Die Villa rustica von Walldorf war ein großes römerzeitliches Landgut, möglicherweise eine kaiserliche Domäne, auf dem Gebiet der heutigen Stadt Walldorf im Rhein-Neckar-Kreis des Landes Baden-Württemberg.

Lage

Topographisch befand sich das Anwesen am Rande der Oberrheinebene nahe einem in diese hineinragenden, durch glaziale Anwehungen entstandenen Ausläufer des Vorgebirges des Kraichgaus. Der Platz war vermutlich frei von Hochwassern und wurde durch einen künstlichen, vom Leimbach herangeführten Frischwasserkanal sowie durch Brunnen über hinreichend Trink- und Brauchwasser versorgt. Über einen weiteren, Transportzwecken dienenden Kanal war das Landgut mit dem Vicus von Wiesloch verbunden. Im modernen siedlungs- und verkehrsgeographischen Bild befindet sich das heutige Bodendenkmal südlich außerhalb der Stadt Walldorf am Rande eines Gewerbegebietes. An der Einmündung der Dietmar-Hopp-Allee in die Landstraße 723 sind restaurierte Mauerzüge im Gelände sichtbar gemacht und mit Infotafeln versehen worden.

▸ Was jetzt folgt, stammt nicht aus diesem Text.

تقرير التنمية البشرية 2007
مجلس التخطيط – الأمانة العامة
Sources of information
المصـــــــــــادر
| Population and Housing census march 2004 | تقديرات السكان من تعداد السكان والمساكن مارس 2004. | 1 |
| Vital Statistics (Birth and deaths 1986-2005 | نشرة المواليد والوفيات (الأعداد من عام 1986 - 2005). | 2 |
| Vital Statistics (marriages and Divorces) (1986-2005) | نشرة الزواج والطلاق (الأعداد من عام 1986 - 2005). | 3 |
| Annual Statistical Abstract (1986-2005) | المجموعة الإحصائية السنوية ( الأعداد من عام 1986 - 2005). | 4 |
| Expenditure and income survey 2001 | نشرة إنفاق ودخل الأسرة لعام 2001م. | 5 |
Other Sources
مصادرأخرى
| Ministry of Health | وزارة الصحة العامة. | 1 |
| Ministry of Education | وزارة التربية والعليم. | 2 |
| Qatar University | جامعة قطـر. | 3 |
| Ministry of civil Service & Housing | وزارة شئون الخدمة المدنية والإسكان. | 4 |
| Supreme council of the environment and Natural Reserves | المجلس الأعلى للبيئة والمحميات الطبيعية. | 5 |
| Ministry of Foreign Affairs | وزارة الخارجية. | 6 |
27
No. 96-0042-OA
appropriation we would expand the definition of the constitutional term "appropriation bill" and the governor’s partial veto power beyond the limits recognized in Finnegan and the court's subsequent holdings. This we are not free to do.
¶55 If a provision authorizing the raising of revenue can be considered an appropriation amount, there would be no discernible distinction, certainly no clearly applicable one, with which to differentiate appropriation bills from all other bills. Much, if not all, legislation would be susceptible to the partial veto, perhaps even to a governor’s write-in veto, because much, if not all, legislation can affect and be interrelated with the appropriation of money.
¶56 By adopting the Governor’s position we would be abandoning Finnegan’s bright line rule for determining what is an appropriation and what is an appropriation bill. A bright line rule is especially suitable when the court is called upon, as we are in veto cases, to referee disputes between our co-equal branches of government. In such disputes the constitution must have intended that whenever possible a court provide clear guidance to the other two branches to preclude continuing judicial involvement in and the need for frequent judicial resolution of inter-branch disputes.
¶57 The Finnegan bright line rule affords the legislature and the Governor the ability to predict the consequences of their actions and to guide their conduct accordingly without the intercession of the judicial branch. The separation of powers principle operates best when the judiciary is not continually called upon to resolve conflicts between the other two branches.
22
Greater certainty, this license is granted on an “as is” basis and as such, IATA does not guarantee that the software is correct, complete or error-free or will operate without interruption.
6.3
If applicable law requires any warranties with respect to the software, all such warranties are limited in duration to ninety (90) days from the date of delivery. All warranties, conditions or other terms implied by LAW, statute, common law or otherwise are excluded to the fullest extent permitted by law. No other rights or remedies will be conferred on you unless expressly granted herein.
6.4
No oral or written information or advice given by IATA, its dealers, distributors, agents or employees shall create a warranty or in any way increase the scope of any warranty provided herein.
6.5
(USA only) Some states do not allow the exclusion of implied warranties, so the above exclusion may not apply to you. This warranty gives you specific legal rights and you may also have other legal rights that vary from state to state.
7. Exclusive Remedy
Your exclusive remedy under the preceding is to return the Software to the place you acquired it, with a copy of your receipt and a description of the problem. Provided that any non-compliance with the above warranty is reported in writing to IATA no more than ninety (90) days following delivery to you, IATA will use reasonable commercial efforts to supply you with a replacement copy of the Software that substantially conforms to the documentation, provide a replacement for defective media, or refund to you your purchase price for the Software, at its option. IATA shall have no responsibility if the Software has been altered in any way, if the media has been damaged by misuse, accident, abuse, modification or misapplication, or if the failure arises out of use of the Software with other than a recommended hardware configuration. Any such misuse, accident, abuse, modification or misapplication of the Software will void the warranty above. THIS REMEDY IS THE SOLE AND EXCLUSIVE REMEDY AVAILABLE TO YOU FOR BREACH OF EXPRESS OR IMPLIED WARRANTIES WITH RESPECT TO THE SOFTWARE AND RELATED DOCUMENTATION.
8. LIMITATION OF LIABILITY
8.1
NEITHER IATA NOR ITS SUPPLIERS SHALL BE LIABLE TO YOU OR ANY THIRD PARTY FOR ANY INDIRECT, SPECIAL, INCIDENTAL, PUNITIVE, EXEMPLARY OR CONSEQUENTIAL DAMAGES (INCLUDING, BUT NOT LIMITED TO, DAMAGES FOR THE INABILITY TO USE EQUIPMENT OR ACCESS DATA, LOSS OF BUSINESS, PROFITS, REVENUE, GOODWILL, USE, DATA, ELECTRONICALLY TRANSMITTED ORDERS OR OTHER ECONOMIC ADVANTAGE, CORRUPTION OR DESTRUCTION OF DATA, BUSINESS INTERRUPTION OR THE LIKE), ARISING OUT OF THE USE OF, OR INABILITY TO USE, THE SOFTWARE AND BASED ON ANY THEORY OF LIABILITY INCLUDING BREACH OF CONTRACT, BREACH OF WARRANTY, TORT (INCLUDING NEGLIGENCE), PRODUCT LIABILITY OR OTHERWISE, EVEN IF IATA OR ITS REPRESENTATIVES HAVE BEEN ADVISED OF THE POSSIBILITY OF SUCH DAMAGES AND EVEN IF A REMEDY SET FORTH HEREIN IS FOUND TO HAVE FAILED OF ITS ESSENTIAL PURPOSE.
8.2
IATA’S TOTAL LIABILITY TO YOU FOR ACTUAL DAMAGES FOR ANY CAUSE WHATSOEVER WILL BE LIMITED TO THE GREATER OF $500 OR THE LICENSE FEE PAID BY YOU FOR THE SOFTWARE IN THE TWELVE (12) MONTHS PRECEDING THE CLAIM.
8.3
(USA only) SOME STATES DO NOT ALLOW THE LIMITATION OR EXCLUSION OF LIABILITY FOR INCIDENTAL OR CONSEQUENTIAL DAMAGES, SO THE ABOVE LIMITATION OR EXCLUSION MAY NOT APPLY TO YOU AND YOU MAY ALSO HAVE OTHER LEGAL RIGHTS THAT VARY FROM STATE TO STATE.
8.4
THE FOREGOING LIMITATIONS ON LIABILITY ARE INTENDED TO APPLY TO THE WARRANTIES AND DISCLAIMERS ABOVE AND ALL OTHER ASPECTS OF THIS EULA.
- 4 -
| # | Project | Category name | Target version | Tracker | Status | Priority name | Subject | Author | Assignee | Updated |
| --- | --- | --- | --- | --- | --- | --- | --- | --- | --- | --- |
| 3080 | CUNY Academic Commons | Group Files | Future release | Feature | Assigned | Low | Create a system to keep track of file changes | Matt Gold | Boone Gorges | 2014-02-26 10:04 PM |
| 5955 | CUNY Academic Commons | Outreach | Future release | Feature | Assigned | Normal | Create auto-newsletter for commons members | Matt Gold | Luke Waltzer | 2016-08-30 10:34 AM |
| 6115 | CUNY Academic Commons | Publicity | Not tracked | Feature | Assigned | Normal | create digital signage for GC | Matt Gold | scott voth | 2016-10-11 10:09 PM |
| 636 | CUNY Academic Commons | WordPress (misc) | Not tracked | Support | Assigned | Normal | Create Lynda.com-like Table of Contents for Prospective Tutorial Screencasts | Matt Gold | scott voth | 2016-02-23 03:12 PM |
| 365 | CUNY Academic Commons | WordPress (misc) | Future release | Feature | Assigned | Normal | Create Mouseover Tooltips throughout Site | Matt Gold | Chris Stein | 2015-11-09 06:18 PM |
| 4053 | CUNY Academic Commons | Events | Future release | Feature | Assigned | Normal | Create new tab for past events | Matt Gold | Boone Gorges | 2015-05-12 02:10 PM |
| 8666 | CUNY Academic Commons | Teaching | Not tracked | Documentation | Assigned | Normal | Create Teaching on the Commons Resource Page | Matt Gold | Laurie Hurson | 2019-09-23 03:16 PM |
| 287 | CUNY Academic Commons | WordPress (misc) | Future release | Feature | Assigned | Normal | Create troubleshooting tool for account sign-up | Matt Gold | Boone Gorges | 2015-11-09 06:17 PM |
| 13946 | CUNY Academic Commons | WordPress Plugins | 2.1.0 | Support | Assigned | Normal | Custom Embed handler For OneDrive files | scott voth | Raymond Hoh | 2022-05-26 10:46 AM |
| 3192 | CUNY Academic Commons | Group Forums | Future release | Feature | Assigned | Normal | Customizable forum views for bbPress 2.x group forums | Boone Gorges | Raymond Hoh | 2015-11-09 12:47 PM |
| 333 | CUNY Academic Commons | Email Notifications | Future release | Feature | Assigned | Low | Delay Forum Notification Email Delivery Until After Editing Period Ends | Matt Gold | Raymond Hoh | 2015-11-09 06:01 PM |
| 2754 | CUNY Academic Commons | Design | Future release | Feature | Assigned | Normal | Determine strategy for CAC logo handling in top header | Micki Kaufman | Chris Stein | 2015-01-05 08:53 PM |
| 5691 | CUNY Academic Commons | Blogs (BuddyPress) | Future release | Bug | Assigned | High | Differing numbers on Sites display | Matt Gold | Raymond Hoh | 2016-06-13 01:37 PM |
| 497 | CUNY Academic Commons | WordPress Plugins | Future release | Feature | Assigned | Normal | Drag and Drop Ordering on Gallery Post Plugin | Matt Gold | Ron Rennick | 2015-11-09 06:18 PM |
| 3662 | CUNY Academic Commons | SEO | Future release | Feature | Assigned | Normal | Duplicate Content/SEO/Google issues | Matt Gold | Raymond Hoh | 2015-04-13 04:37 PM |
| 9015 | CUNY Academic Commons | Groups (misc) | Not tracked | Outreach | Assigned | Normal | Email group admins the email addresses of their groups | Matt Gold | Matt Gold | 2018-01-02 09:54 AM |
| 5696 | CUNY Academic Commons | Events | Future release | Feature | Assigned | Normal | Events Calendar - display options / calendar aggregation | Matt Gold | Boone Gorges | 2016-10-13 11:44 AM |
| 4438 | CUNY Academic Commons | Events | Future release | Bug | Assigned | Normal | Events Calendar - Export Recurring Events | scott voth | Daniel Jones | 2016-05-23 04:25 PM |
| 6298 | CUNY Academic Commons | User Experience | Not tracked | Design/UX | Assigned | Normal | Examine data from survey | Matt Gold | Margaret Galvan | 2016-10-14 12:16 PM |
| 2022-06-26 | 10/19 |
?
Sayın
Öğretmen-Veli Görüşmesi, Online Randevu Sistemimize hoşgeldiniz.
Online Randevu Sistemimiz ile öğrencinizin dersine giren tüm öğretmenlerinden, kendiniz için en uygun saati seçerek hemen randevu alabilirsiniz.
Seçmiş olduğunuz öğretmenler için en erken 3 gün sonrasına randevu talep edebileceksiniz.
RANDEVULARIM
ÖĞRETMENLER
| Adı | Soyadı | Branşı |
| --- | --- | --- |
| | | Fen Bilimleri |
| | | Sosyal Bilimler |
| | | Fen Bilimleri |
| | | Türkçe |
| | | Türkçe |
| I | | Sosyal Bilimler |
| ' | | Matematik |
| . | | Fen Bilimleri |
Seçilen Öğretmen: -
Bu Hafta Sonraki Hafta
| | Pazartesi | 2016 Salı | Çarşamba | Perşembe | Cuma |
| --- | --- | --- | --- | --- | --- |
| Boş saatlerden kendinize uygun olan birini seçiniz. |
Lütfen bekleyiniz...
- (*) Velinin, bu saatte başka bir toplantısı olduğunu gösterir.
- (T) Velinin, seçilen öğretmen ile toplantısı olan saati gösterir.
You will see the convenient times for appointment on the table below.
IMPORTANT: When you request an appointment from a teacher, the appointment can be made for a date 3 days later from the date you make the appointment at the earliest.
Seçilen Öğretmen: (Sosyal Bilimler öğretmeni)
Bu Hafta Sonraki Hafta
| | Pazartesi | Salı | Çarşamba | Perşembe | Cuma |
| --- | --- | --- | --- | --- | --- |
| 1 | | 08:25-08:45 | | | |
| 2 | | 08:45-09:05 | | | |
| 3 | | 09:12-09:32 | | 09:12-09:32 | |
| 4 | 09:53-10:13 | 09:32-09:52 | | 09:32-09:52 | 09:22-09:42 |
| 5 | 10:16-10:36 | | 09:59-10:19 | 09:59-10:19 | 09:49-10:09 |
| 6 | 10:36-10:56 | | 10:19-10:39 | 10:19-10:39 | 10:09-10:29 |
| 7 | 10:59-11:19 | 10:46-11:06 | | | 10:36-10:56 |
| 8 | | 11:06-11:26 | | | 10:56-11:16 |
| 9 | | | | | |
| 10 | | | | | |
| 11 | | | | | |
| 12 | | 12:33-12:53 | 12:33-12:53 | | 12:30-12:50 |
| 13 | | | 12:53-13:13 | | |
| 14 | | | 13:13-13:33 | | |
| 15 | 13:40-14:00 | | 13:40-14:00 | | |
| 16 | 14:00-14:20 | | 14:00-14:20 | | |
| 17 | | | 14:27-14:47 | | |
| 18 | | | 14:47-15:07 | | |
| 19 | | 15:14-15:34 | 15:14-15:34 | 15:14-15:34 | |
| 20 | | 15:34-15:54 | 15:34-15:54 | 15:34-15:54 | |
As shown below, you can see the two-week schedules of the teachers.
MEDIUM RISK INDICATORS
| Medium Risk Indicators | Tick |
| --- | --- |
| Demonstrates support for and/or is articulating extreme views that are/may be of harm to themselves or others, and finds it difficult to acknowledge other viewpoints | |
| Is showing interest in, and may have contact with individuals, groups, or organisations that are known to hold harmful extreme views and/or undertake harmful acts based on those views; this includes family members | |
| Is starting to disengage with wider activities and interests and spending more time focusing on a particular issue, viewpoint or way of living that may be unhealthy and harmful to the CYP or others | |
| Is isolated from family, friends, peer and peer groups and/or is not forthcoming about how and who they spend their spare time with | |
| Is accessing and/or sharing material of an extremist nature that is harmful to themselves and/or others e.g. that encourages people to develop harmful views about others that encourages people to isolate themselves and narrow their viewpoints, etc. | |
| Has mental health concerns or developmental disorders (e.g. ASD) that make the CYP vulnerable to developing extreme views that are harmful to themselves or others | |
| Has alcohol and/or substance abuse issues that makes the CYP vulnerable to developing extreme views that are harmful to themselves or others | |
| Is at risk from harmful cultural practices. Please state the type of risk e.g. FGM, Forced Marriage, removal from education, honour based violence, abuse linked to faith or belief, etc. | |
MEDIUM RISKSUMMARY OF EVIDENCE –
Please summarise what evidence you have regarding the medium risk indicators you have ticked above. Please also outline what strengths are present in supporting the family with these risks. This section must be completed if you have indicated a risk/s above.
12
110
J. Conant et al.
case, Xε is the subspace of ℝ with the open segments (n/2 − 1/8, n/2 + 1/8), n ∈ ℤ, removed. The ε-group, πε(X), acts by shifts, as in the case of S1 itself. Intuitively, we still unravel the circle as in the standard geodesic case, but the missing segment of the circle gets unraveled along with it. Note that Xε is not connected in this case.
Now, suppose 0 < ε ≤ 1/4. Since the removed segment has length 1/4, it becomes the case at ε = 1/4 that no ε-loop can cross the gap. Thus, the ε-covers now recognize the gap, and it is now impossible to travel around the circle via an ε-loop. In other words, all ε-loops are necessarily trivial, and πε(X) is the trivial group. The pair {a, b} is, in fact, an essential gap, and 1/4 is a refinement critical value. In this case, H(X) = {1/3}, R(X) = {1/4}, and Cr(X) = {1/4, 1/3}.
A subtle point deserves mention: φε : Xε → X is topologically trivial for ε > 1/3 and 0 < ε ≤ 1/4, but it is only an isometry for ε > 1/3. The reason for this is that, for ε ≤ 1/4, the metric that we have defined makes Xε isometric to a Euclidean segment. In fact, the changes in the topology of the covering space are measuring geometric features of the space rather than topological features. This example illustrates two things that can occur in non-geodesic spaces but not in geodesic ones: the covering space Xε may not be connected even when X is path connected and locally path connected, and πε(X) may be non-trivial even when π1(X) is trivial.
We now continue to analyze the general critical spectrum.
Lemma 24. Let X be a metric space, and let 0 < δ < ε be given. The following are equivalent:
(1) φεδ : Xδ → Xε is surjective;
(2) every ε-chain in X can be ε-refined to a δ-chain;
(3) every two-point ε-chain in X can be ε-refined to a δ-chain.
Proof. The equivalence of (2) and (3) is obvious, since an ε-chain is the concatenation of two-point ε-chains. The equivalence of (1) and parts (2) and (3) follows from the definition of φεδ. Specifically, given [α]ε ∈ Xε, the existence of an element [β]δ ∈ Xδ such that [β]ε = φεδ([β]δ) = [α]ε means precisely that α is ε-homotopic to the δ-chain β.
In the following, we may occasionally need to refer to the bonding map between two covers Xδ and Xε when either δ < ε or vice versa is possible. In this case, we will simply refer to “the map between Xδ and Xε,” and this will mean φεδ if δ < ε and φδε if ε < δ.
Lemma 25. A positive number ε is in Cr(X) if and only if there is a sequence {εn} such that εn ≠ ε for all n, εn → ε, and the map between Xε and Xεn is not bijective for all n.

Die archäologischen Ausgrabungen des Anwesens waren durch intensive Bautätigkeiten erforderlich geworden, durch die der Bestand des Gebäudekomplexes bedroht war. Die Baumaßnahmen bestanden in der Verlegung der Bundesstraße 39 und der Erschließung eines Neubaugebietes in dem Walldorfer Gewerbeareal. Die Ausgrabungen wurden in zwei Kampagnen in den Jahren 1995 und 2001/2002 von der Archäologische Denkmalpflege des Landesdenkmalamtes Baden-Württemberg unter der Leitung von Britta Rabold durchgeführt.

Archäologische Befunde

Dabei wurde auf einer Fläche von insgesamt rund vier Hektar eine weitläufige, leicht trapezoidförmige, mit einer Umfassungsmauer eingefriedete, sich von Nordost nach Südwest erstreckende Anlage identifiziert. Innerhalb der Einfriedung ließen sich insgesamt 16 Gebäude aus zwei unterschiedlicher Bauphasen vollständig oder teilweise feststellen und voneinander differenzieren, wobei sich die generelle geographische Ausrichtung zwischen der Holz- und der Steinbauphase geringfügig änderte. Die Einfriedung selbst war vermutlich ebenfalls zweiphasig, wofür ein auf 80 Meter Länge nachvollziehbares Gräbchen neben der Südwestmauer spricht, das möglicherweise den Verlauf eines älteren Holzzaunes markiert. Innerhalb der Umfriedung konnten verschiedene Wege identifiziert werden, deren einer unmittelbar auf das Hauptgebäude zulief. Ein weiteres Wegstück befand sich an einem Durchlass an der Nordwestmauer, wo gleichzeitig ein kleineres Steinhaus (Gebäude 14) unmittelbar an die Mauer angesetzt worden war. Dieses Gebäude wurde daher als mögliches Pförtnerhäuschen interpretiert.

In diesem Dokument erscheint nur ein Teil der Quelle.